* [Tarefas a realizar]:
(1) No excerto sobre a aula de equitação no Colégio Militar, qual é o cavalo que partiu o braço ao 80?
(2) Prossiga o excerto sobre a aula de equitação no Colégio Militar a partir da última frase apresentada.

* [Excerto apresentado]:
* * * *

Comandante Guélas
Série Colégio Militar
O Colégio
Militar sempre foi um paradoxo e sempre manifestou um desconforto, porque
sempre foi uma crítica ao sistema vigente, que não poupava inimigos nem
cúmplices. Pagou com a omissão ou com uma má reputação esta atitude. Por isso a
estória vai começar pelo Único e ser encerrada pela Única, duas personagens
colegiais que ficaram para sempre gravadas nas memórias de várias gerações de
alunos.
No picadeiro o
Jaimito preparava-se para dar uma aula de equitação, e mais uma vez destinava um
quadrúpede desaparafusado, o Único, ao aluno com quem mais embirrava, o matulão
do 480, que tinha um pavor por este tipo de mamíferos. E estava à frente de
todos. Atrás de si tinha o Salame, que mordia, seguido da Rata, uma égua branca
que dava cangochas quando lhe tocavam na garupa. O quarto era o Quadrado, de
cor castanha e feitio muito vivo, que um dia partiu o braço ao 80. Seguia-se o
Alfange, uma máquina a disparar coices por tudo e por nada, com o Eusébio, que
tinha mau feitio, atrás de si. Continuavam a Tangerina, a Quirina, o Patacho, o
Vapor, o Cabeça de Mula, e muitos
outros quadrúpedes que ficaram para sempre nas memórias dos alunos, e que também passaram pelos estômagos de alguns, porque fazer parte desta estranha família dos Meninos da Luz, implicava sacrifícios. E não nos podemos esquecer da Nono, uma égua mansinha mas que, para não fugir à regra, também gostava de dar coices. Por isso ia
sempre para o fim da fila. O oficial colocou-se num dos cantos do picadeiro
com o chicote na mão, e ordenou ao soldado que o ajudava para se posicionar
noutra ponta, também de chicote na mão.
- Montar -
gritou, dando início à aula de equitação.

* * * *

* [Dados fornecidos]:

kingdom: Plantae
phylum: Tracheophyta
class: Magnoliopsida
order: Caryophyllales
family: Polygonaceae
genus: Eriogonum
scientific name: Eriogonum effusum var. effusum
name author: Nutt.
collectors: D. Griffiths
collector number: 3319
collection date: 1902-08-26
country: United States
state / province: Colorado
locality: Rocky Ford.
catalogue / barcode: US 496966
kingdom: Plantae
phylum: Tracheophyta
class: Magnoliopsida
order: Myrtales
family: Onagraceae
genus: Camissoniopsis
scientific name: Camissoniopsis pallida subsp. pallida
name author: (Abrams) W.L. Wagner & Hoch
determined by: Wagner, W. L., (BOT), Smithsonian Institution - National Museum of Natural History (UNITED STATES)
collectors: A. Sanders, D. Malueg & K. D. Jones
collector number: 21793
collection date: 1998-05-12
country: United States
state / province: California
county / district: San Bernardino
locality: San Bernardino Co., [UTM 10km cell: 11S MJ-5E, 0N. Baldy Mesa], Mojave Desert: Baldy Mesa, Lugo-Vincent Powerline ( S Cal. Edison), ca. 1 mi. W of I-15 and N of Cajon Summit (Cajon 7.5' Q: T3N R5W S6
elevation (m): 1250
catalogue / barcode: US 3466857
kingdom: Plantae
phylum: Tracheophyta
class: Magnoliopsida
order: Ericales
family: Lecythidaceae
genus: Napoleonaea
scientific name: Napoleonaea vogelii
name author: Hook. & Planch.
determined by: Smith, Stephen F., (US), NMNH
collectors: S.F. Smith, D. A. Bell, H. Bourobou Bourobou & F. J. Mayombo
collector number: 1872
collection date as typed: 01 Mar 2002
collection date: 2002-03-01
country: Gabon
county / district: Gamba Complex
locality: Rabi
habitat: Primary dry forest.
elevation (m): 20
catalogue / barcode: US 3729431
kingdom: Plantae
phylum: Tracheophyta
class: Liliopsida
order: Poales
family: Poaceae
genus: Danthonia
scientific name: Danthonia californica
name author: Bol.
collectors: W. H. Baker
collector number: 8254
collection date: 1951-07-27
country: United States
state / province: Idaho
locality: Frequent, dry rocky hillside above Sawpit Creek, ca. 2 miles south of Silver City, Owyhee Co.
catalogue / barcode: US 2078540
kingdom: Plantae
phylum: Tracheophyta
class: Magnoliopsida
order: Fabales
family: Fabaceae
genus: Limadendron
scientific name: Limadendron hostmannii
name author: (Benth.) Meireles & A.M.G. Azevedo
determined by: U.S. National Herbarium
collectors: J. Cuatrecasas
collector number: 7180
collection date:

* * * *

* [Respostas dadas]:
(1) O Quadrado.

(2)
Quando o barulho
dum relâmpago cortou o ar todos se puseram em movimento, cada vez mais acelerado,
à medida que a trovoada aumentava. O que montava a Tangerina depressa ficou pendurado, com uma mão no
arreio e preso só num estribo. De repente o barulho de um saco de batatas a
cair no chão com estrondo sobrepôs-se a todos os outros. Era o 480, que tinha sido
traído pelo efeito da força centrífuga!
- Quem é que
mandou apear? – Gritou o Jaiminho aproximando-se do aluno.
- Eu não aguento
mais, meu capitão.
- Já lá para
cima.
Nova corrida,
nova rodada, os chicotes voavam por cima das cabeças de todos, e o 480 já se
agarrava desesperado ao cepo da sela.
- Se voltas a
agarrar aí vais ao chão, - avisou o equitador, atirando o chicote para cima do
Único.
Deixemos esta
aula alucinante, impensável nos dias de hoje, porque os cavalos são de pôr
moedas, iguais a muitos que estão à porta das pastelarias da capital, e mesmo
assim os pais dizem à associação que os filhos se queixam de “dores no rabo” e
continuemos o passeio pelas nossas fabulosas memórias do século passado.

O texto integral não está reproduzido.